New York: Former International Monetary Fund chief Dominique Strauss-Kahn struck back this week at the hotel maid who accused him of sexual assault with a sharply worded countersuit claiming defamation, but lawyers say the filing could backfire.
Legal experts say Strauss-Kahn’s lawsuit could give New York maid Nafissatou Diallo’s attorneys greater freedom to present evidence of Strauss-Kahn’s sexual history, including allegations involving other women.
Without the defamation claim, “it would have been quite unlikely that they could bring up prior allegations,” said David Golomb, former president of the New York State Trial Lawyers Association. “Now I believe he’s opened the door to all these things.”
Diallo, a maid at the Sofitel Hotel in midtown Manhattan, claimed Strauss-Kahn forced her to perform oral sex in his suite last year.
The scandal made headlines around the world, caused Strauss-Kahn to resign as head of the IMF and scuttled his expected bid for the French presidency.
Strauss-Kahn has said the sexual encounter was consensual, and prosecutors eventually dropped the criminal case after they grew concerned about Diallo’s credibility.
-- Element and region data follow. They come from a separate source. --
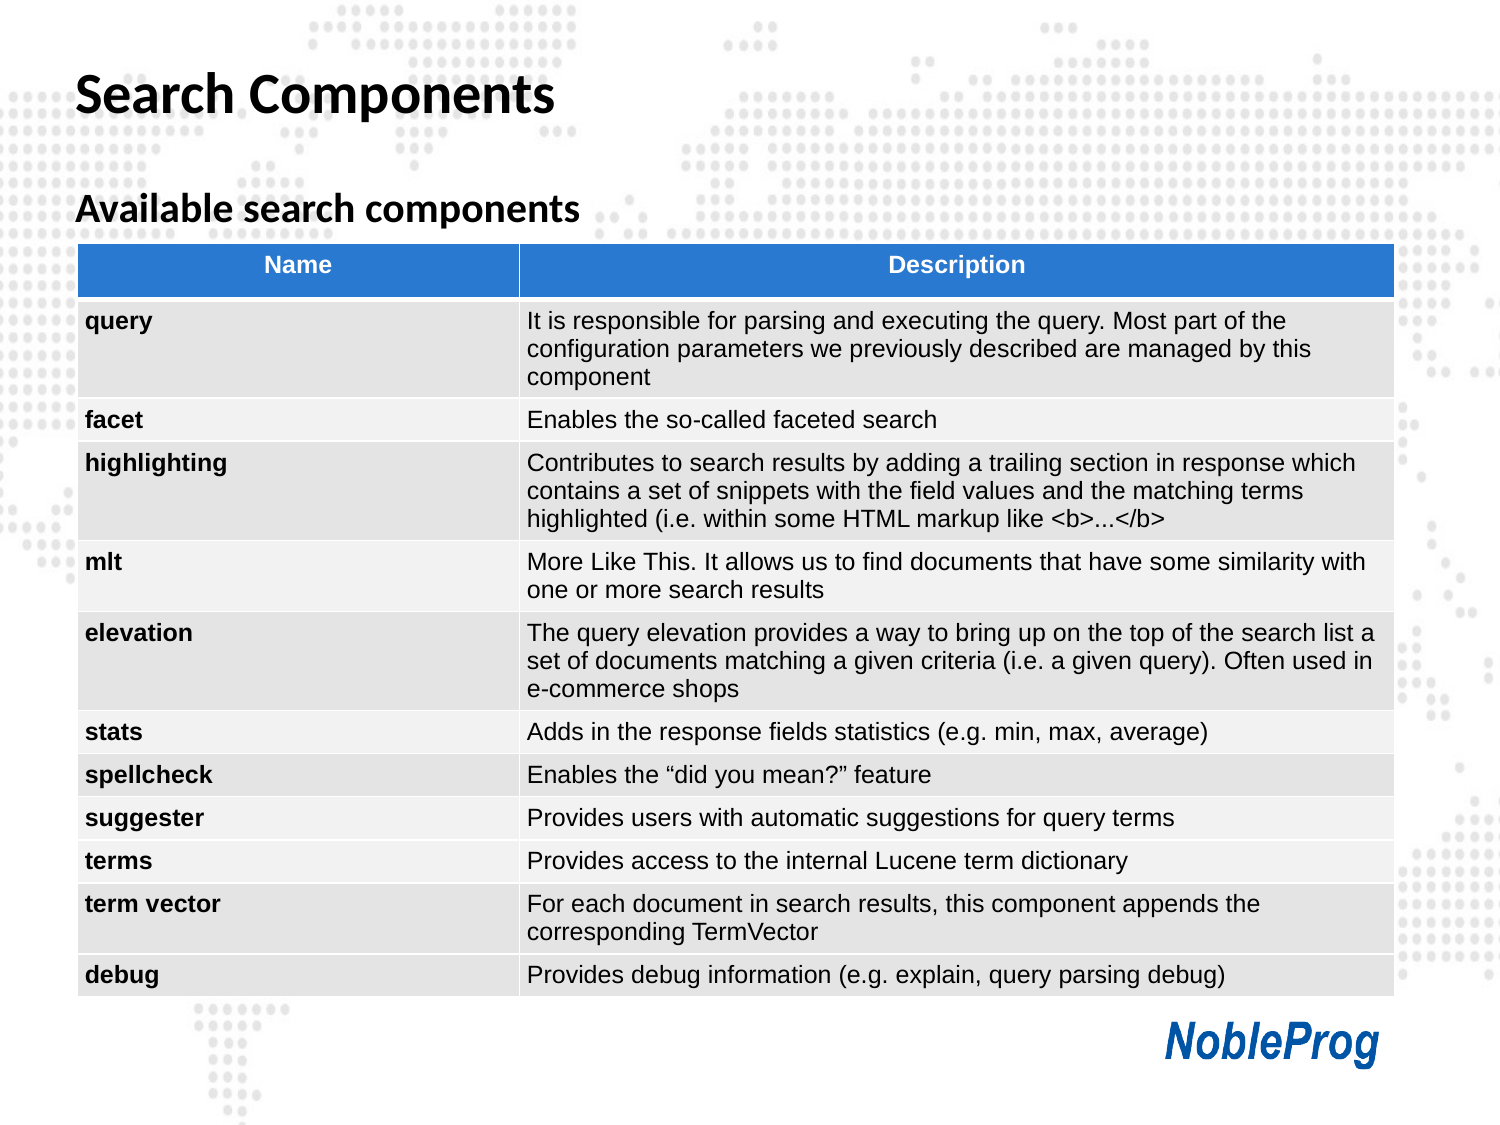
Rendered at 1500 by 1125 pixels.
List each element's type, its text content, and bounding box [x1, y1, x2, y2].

table_cell It is responsible for parsing and executing the query. Most part of the configuration parameters we previously described are managed by this component [520, 302, 1394, 397]
text_box Search Components [75, 55, 1425, 180]
table_cell facet [78, 399, 519, 440]
table_cell elevation [78, 612, 519, 710]
table_cell query [78, 302, 519, 397]
table_cell spellcheck [78, 754, 519, 796]
table_cell Provides access to the internal Lucene term dictionary [520, 841, 1394, 882]
table_cell suggester [78, 797, 519, 839]
table_cell terms [78, 841, 519, 882]
table_cell Provides users with automatic suggestions for query terms [520, 797, 1394, 839]
table_cell term vector [78, 884, 519, 953]
table_cell Provides debug information (e.g. explain, query parsing debug) [520, 955, 1394, 996]
table_cell debug [78, 955, 519, 996]
table_header Description [520, 244, 1394, 297]
table_cell Adds in the response fields statistics (e.g. min, max, average) [520, 711, 1394, 753]
table_cell mlt [78, 541, 519, 611]
text_box Available search components [75, 180, 1425, 256]
table_header Name [78, 244, 519, 297]
table_cell For each document in search results, this component appends the corresponding TermVector [520, 884, 1394, 953]
table_cell The query elevation provides a way to bring up on the top of the search list a set of documents matching a given criteria (i.e. a given query). Often used in e-commerce shops [520, 612, 1394, 710]
table_cell stats [78, 711, 519, 753]
table_cell Contributes to search results by adding a trailing section in response which contains a set of snippets with the field values and the matching terms highlighted (i.e. within some HTML markup like <b>...</b> [520, 442, 1394, 540]
table_cell Enables the “did you mean?” feature [520, 754, 1394, 796]
picture [0, 0, 1500, 1125]
table_cell More Like This. It allows us to find documents that have some similarity with one or more search results [520, 541, 1394, 611]
table_cell highlighting [78, 442, 519, 540]
table_cell Enables the so-called faceted search [520, 399, 1394, 440]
They said she invented details about her past and altered her version of what happened intermediately following the incident in Strauss-Kahn’s suite. Diallo filed a civil lawsuit against him in August, weeks before the criminal charges were dismissed.
On Monday, Strauss-Kahn’s lawyers filed counterclaims in Bronx County Supreme Court for defamation, emotional distress, malicious prosecution, abuse of process and false imprisonment.
Douglas Wigdor, one of Diallo’s lawyers, said the countersuit removed any barriers to introducing what he called Strauss-Kahn’s “prior bad acts.”
“Some of it would have come in. Some of it wouldn’t have come in,” he said. “But there can be no question that the defense to his claim of emotional distress or damages to his reputation allow this evidence to come in.”
Strauss-Kahn’s lawyers did not respond to requests for comment.
It had been unclear whether Diallo would be allowed to explore Strauss-Kahn’s past behavior in pursuit of her lawsuit against him. In civil cases, the judge typically has broad discretion to decide what is admissible evidence.
The defamation counterclaim puts Strauss-Kahn’s reputation in play, allowing “the maid to demonstrate that he already had a bad reputation,” said Scott Coffina, a white-collar attorney at Drinker Biddle in Philadelphia.
For example, Diallo’s attorneys could raise the example of French writer Tristane Banon, who accused Strauss-Kahn last year of having attacked her in 2003. French authorities dropped the investigation due to a lack of evidence and the statute of limitations.
Diallo’s attorneys also could mention that Strauss-Kahn is under investigation for his possible connection to a ring of call girls that French prosecutors say sent prostitutes to sex parties attended by Strauss-Kahn in Washington, Paris and the northern French city of Lille. In 2008, the IMF investigated sexual harassment claims stemming from an affair Strauss-Kahn had with former IMF economist Piroska Nagy, concluding that he had shown poor judgment but had not abused his power.
“It may have come in anyway, since the plaintiffs would have argued that it was a practice of his to engage in that manner with women,” said Daniel Arshack, a New York litigator. “Now it’s guaranteed to come in.”